Онкологи могут заниматься только онкологическими пациентами, курировать процесс ранней диагностики и смотреть как он организован в районе. При таком подходе сегодня онкологов достаточно. Но в будущем по мере роста уровня онкологической заболеваемости и улучшения результатов лечения, пациентов будет становится все больше. Нагрузка увеличится и придется в какой-то момент увеличивать количество онкологов.
— Онколог должен знать и терапию, и хирургию, и радиологию. Выпускники университета обладают всеми этими знаниями?
— Они не должны обладать этими знаниями — ни лучевой терапией, ни химиотерапией. Это очень узкие специальности, которым надо обучать уже после окончания университета. Это делают уже на рабочем месте. Вы не представляете, насколько это сложное оборудование и лекарства. Просто так человека в институте этому не обучишь.

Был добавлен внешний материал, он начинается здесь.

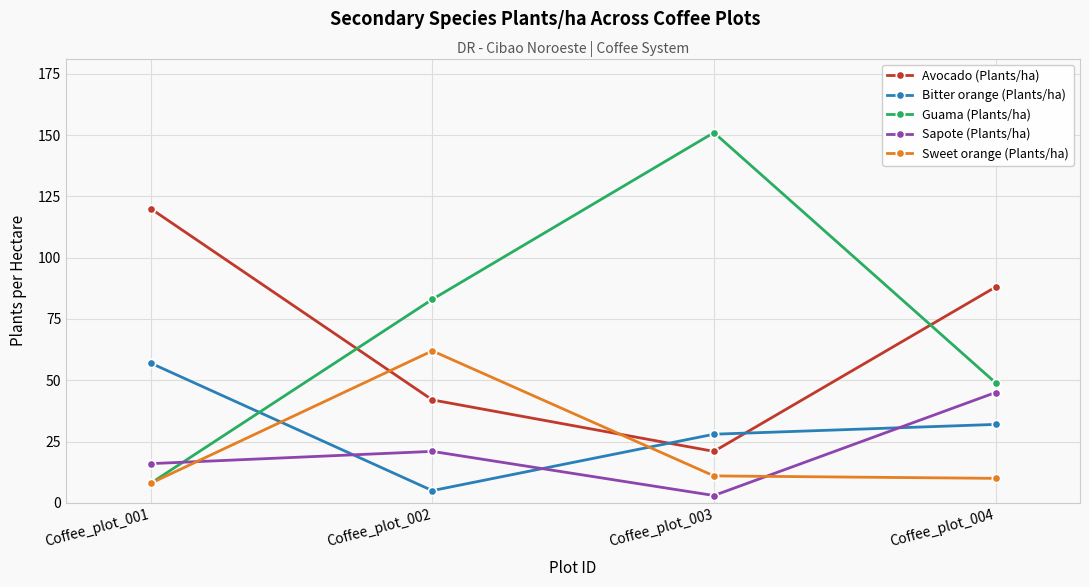

True or false: Avocado (Plants/ha) and Sapote (Plants/ha) intersect in this chart.

False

И не надо.
А что касается хирургии, то сначала готовят общего хирурга, он немножко поработает в системе здравоохранения, потом проходит специализацию по онкологии, желательно, чтобы это было не три-четыре месяца, а года два. После этого он на рабочем месте продолжает учиться, работая рядом с опытными онкологами, и только через лет пять он сможет прситупать к работе самостоятельно. Такая тактика во всем мире.

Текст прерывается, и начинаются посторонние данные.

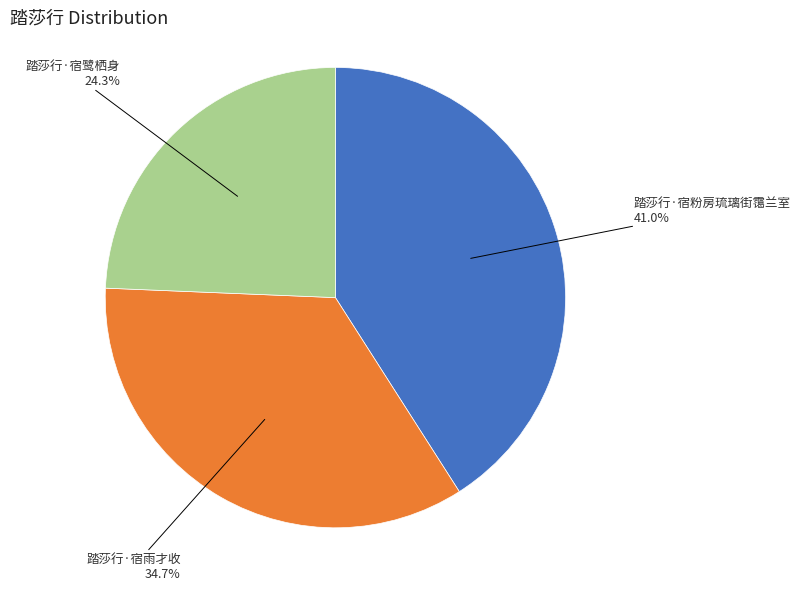

To the nearest percent, what is the difference between the 踏莎行·宿鹭栖身 and 踏莎行·宿雨才收 slice percentages?

10%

— Если бы мы с вами жили в идеальном мире, то какими были диагностика и лечение рака?
— В идеальном мире не было бы рака. Я думаю, это был бы рай. К сожалению, в раю нет живых людей. Вообще, в идеальном мире все бы вели правильный здоровый образ жизни, соответственно на 30% мы бы сразу улучшили ситуацию со злокачественным опухолям. Но проблема в том, что все-таки 70% опухолей бы остались и их надо было бы вовремя выявить. Так вот здесь необходима ранняя диагностика. Мы можем вылечить фактически 90% злокачественных опухолей, если будем их вовремя выявлять. На первой или даже нулевой стадии рак можно вылечить в 100% случаев. Так вот это был бы идеальный мир.

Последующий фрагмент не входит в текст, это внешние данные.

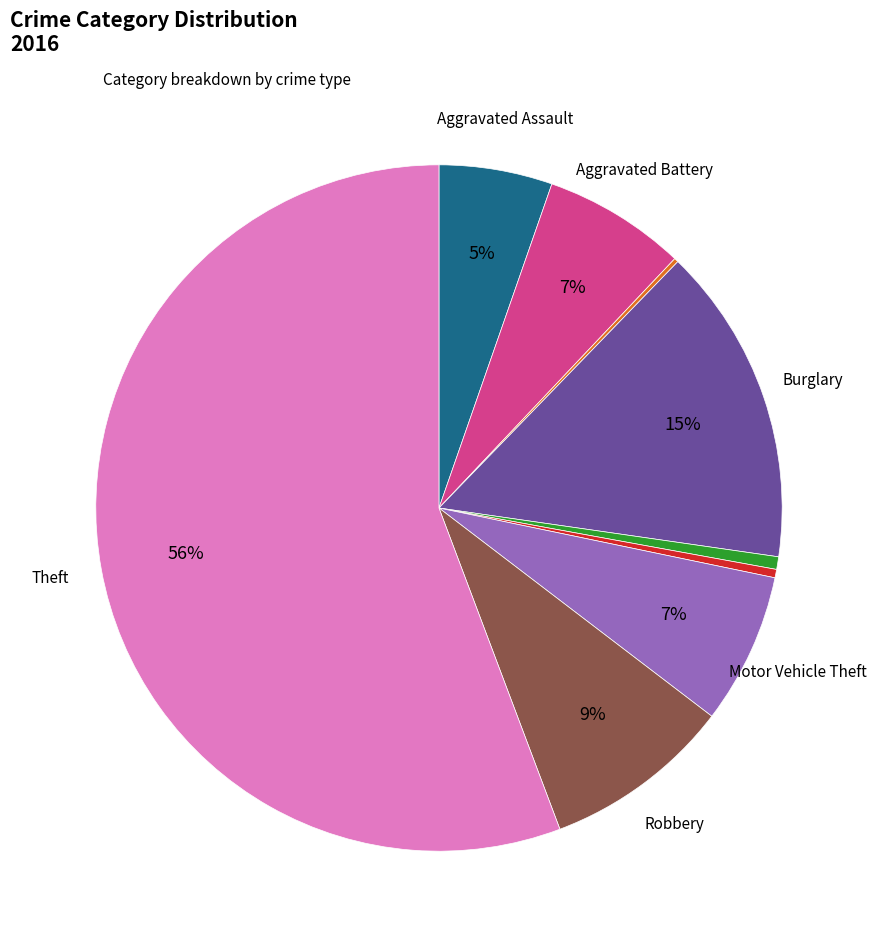

Is there a majority slice in this chart?

Yes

Но даже в идеальном мире постепенно количество злокачественных опухолей будет увеличиваться. Как ни странно, это связано с успехом всех других специальностей, в первую очередь кардиологии. Дело в том, что преждевременная смертность от кардиологических проблем сокращается, люди стали жить дольше и доживать до злокачественных опухолей. А это в основном заболевание пожилого возраста. Если люди будут жить больше 150 лет, то они все будут умирать от рака. Но лучше, если это случится в 150 лет, чем в молодом возрасте.